WRITTEN TASK
Below is a block of entries, which should be copied verbatim apart from the pictures.

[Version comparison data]
────────────────

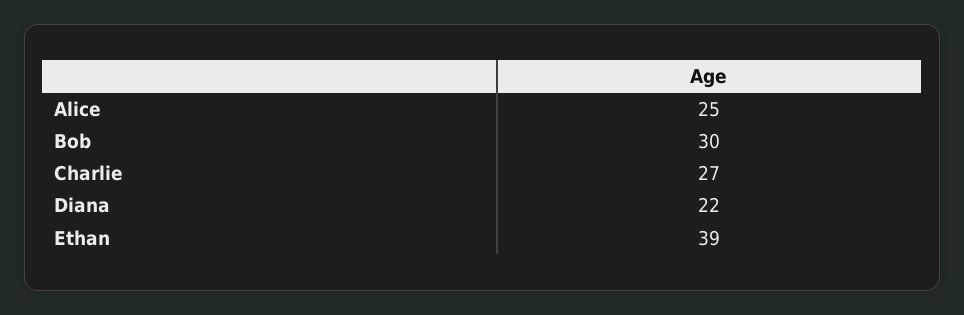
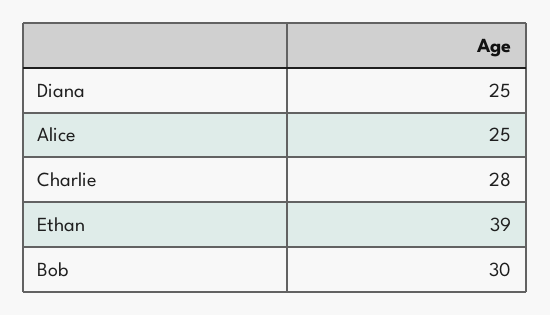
  {
    "Alice": 25,
    "Bob": 30,
-   "Charlie": 27,
+   "Charlie": 28,
-   "Diana": 22,
+   "Diana": 25,
    "Ethan": 39
  }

────────────────

RESPONSE TO THIS TASK
  {
    "Alice": 25,
    "Bob": 30,
-   "Charlie": 27,
+   "Charlie": 28,
-   "Diana": 22,
+   "Diana": 25,
    "Ethan": 39
  }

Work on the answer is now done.